Not that I think, therefore, that we should do nothing; we should fight this with every ounce of our strength, if only to reduce the damages. To, at least, leave some kind of habitable space to our grandchildren.

Another argument that I have read is that to start restricting carbon release now is discriminatory against the third world countries that are just now industrializing. Why should they have to suffer just because we are such wastrels?
Just another excuse from Big Oil?

It is true that it is too late to completely reverse the damage. Some damagehas been done and even if we stopped producing CO2 now the daage would still go on for 100 years or so. However, that is no excuse to keep making the problem worse. The longer we keep doign this to ourselves, the worst it will get.

Are you serial?

By Leo Dombrowski (not verified) on 09 Mar 2007 #permalink

Accounts of the Apollo 13 mission popularized the phrase, "Failure is not an option," used by NASA engineers. In widespread usage now, it's commonly used to prop up magical thinking.

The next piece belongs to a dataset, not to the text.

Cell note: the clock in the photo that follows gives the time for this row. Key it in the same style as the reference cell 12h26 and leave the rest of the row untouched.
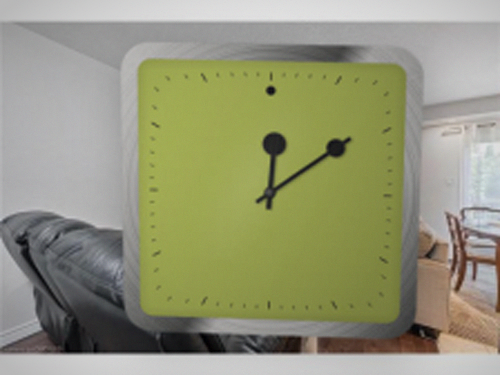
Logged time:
12h09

Engineers tend to be pretty hard-nosed about respecting reality and avoiding magic. I think they meant: "It might be physically impossible to bring this crew back alive. But if we fail, it won't be because we stopped thinking, and working the problem."

Maybe it's too late to save earth, but failure to "work the problem" is not an option.

Well, not to be too "Clintonion", but it depends what you (and Gore) mean by "it".

As Al would say, let me explain. It is not contradictory for a skeptic to remain both unconvinced that humans are responsible for a significant contribution to climate change, and for the same skeptic to conclude that even if he or she is wrong and we are responsible, the problem may then be too big to do anything about.

If my garage is on fire and I am informed that I caused it, I might register some skepticism. I might also point out that since the fire is fully engaged, that regardless of the cause, nothing can be done to save it now. The fact that I left some oily rags in the garage does nothing to change the fact that it is too late to save it.

You might say, in the context of climate change, "Well, that skepticism is what helped let the problem get out of control!" But that doesn't make the latter proposition false. Each claim has to be judged on its own merits, and each may fail independently to hold up to scrutiny, but it is not a logical inconsistency to hold both views.

BTW, Obviously I sincerely hope that the earth has a better chance of survival than a flaming garage. It is clear that we all need to do a lot more, which is one of the reasons I gave up car commuting for the bus. But I still contend that any solution for climate change has to be assessed for its costs, in every sense, and measured against expected outcomes.